## ВАШИ ЗАДАНИЯ
a. Ответьте на вопросы по тексту о романе Булгакова:
(i) Чьей жертвой уверил себя Иванушка?
(ii) Стихи каких двух авторов, по тексту, считалось недопустимым критиковать за художественные провалы?
(iii) Что в тексте названо индульгенцией на все?
b. Продолжите текст о романе Булгакова после его последнего предложения.

## ПРЕДЛОЖЕННЫЙ ТЕКСТ
....
Ну мы-то, знаем, какую Венеру ищет «лгун с чуть-чуть поросячьими чертами лица».
И у Иванушки тоже трудно заметить духовное преображение. Последнее не стоит путать с удачным карьерным ростом. Он пошел легким путем и уверил себя, что был он «жертвой преступных гипнотизеров».
Нет в романе положительных персонажей. А есть инерция его антсоветского чтения. В поздние советские годы люди «нашего круга» считали недопустимым замечать и осуждать художественные провалы и недостатки стихов Галича или Высоцкого. Считалось недопустимым критиковать какие-то тезисы Академика Сахарова. Главное – гражданская и антисоветская позиция. Она – индульгенция на все. Диссидентство булгаковского романа было очевидным для всех. Это означало, что центральные герои романа, выпавшие из советских будней или противоставшие им, обязаны восприниматься как всецело положительные. Воланд, Бегемот, Коровьев, Азазелло, Мастер, Маргарита, Иешуа могли получать оценки только в диапазоне от «как смешно!» до «как возвышенно!». Сегодня же уже не надо пояснять, что можно быть человеком и несоветским и неслишком совестливым.
....
(Сохранённые записи данных)

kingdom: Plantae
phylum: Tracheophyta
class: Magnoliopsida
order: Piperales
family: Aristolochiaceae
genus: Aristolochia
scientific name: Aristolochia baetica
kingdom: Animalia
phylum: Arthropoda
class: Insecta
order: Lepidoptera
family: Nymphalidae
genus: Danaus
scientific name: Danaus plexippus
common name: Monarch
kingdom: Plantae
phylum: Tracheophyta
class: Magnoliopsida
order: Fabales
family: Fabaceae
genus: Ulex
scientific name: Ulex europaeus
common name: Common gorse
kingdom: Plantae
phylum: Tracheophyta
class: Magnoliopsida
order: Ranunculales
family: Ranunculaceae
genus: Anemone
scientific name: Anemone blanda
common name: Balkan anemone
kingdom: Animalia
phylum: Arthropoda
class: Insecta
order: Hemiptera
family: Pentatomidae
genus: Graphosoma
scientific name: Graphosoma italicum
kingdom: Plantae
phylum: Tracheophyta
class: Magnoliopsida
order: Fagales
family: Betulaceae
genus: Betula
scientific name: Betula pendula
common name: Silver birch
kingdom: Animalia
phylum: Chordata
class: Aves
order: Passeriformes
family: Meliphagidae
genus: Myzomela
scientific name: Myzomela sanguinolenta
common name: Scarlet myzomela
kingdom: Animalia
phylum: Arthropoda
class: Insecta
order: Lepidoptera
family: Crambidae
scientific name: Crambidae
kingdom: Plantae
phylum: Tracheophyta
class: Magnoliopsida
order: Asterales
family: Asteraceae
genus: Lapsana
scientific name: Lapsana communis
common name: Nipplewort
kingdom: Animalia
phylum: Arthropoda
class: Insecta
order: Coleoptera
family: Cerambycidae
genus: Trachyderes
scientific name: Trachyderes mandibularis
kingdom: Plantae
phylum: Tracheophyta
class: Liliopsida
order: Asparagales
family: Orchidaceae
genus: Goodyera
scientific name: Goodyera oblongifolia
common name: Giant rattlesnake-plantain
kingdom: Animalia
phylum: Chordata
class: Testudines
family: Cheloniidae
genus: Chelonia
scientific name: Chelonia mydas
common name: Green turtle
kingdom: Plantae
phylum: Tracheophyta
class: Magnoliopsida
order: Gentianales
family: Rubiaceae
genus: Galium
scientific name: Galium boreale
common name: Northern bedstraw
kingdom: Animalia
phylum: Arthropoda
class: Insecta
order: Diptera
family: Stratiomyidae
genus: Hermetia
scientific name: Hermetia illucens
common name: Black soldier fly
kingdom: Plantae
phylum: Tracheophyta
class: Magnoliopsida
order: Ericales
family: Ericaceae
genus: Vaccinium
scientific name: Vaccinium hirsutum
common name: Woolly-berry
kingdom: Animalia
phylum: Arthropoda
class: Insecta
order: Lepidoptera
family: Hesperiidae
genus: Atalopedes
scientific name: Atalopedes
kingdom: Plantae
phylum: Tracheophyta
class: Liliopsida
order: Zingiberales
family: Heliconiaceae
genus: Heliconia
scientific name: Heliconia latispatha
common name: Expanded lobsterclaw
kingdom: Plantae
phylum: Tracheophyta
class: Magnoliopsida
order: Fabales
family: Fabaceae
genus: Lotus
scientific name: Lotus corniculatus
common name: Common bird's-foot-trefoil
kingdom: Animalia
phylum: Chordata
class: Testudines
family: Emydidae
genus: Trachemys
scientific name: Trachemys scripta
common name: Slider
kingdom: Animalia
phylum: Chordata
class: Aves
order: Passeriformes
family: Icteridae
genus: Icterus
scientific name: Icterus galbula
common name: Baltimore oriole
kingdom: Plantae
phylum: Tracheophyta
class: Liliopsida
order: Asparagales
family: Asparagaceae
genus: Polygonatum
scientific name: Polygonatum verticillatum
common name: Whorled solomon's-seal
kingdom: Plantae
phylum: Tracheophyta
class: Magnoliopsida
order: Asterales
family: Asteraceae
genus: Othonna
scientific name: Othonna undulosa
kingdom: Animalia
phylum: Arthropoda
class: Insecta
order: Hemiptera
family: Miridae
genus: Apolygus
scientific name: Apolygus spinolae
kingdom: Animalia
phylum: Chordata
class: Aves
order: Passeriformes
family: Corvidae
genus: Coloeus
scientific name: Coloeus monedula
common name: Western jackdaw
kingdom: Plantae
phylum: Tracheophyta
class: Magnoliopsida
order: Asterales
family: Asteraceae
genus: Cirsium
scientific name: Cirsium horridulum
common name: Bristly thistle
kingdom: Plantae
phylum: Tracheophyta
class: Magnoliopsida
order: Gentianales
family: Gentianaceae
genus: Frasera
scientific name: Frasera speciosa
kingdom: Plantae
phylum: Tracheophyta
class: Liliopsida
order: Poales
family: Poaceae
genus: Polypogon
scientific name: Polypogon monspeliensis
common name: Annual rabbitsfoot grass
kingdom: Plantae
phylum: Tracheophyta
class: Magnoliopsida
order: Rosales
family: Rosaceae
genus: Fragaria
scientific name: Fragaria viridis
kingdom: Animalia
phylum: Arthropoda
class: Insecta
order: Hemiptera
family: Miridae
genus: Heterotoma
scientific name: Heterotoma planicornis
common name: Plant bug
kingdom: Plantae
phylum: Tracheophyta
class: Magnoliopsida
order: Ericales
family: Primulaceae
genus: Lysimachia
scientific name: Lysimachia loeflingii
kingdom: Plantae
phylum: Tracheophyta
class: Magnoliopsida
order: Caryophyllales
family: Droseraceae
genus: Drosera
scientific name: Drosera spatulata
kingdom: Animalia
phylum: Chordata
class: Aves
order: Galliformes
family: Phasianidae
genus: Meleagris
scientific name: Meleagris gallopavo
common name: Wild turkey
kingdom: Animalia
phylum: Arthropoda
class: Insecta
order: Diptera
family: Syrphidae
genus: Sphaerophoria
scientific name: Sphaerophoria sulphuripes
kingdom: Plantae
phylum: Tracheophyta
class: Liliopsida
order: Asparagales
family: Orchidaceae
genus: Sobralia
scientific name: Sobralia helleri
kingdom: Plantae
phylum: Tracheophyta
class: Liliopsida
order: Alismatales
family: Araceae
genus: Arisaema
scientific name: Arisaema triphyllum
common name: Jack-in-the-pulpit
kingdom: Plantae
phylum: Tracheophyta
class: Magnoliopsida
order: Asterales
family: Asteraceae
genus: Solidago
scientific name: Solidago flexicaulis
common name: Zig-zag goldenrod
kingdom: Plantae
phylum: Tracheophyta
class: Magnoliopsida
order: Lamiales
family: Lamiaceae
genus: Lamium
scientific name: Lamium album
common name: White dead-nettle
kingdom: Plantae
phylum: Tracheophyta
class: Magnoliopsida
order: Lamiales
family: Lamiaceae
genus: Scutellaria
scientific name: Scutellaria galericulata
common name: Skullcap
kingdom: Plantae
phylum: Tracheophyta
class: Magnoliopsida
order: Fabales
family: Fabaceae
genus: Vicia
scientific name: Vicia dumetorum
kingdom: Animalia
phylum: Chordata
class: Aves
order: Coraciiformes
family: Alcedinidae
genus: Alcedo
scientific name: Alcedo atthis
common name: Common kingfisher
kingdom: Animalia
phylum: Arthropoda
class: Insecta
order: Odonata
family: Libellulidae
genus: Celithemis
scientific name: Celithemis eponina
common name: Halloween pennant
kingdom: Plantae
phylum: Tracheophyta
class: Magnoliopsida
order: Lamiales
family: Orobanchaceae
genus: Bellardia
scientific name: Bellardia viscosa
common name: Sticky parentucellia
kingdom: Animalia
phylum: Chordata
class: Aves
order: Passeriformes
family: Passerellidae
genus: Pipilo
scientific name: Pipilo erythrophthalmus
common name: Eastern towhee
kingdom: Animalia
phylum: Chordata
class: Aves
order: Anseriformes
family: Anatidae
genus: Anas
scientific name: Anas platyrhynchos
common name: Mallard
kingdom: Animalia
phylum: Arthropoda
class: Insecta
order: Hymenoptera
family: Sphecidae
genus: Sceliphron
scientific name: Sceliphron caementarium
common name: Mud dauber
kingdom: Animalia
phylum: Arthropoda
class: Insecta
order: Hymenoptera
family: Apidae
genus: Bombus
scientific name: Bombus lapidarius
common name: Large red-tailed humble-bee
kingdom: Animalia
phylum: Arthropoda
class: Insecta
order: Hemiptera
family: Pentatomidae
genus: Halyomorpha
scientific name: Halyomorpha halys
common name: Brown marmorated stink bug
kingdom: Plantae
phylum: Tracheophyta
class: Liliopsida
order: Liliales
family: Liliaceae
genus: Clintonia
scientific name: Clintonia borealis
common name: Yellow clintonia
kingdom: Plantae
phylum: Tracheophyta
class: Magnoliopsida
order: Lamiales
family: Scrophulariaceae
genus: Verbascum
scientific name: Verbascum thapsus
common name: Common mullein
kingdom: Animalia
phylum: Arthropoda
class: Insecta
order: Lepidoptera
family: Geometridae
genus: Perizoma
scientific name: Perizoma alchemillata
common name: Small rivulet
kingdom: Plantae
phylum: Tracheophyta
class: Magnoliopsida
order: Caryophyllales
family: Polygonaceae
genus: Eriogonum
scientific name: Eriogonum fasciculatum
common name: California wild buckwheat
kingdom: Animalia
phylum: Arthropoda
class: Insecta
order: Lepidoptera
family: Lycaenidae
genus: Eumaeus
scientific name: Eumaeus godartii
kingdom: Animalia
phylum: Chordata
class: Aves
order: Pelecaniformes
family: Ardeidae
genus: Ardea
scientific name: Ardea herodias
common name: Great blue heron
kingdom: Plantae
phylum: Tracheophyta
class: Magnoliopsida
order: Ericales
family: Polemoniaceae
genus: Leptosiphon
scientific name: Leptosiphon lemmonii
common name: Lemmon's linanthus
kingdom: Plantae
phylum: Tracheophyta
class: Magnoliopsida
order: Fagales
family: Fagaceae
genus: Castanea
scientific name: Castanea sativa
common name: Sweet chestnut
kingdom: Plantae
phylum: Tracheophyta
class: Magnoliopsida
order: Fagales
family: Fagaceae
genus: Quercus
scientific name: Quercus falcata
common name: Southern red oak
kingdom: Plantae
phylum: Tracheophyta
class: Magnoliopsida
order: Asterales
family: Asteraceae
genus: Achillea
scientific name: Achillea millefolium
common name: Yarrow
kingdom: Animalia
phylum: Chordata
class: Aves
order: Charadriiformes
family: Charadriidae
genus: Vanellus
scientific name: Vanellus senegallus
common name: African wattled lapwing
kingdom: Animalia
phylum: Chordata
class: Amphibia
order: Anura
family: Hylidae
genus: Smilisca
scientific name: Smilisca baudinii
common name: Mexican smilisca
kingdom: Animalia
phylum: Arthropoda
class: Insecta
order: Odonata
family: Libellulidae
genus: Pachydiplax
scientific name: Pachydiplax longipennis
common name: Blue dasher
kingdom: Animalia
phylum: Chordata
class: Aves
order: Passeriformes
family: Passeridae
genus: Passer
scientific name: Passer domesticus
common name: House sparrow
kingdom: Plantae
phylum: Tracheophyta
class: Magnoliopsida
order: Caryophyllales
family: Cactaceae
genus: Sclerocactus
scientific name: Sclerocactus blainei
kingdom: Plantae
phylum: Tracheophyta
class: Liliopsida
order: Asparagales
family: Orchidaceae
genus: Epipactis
....
## ОТВЕТЫ ПО ЗАДАНИЯМ
a.
(i) Преступных гипнотизеров.
(ii) Галича и Высоцкого.
(iii) Гражданская и антисоветская позиция.

b.
Булгаковский роман сложнее порождаемых им восторгов. Свет и тьма в нем перемешаны, и хотя бы потому никого из его персонажей не стоит возводить в степень нравственного идеала. И даже если в Мастере и в Маргарите увидеть автобиографические черты (что-то в Мастера Булгаков вложил от себя самого, а в Маргариту – что-то от своих жен), то и в этом случае еще нельзя считать доказанным положительное отношение самого автора к этим своим персонажам. Ведь он мог быть не в восторге и от себя самого, и от каких-то черточек своих женщин.
СКОРО ЛИ ПАСХА?
В европейской фаустиане действие начинается на Пасху. Так в поэме Гете. Так в операх Берлиоза и Гуно – всюду звучит «Христос воскресе» (правда, что касается творения Гуно – то лишь во французском оригинале)[165]. Есть ли пасхальная тема у Булгакова?
Вроде бы и храмов в его романе нет. Только когда Воланд покидает Москву, писатель отмечает, что в ней все же были христианские церкви: с Воробьевых гор нечисть сверху вниз взирает на Москву и «на пряничные башни девичьего монастыря» (гл. 31).
Этот монастырь, вдруг мелькнувший в сцене отлета нечисти из Москвы, мог бы показаться чисто географической случайностью, если бы не время этого улета. В романе постоянно подчеркивается, что Москва залита светом весеннего полнолуния[166]. И действие романа разворачивается на пространстве от среды[167] до воскресной ночи[168]. Сопоставляем: первое воскресенье после весеннего полнолуния... Да это же формула православной Пасхи! В эпилоге вполне прямо намекается на это: «Каждый год, лишь только наступает весеннее праздничное полнолуние...». А если учесть неоднократные упоминания о мае, выйдет, что речь идет о поздней Пасхе. Это, в свою очередь, значит, что 14 нисана иудейского календаря (время действия «пилатовых глав») осталось далеко позади. События разворачиваются на Страстной седмице православного литургического календаря.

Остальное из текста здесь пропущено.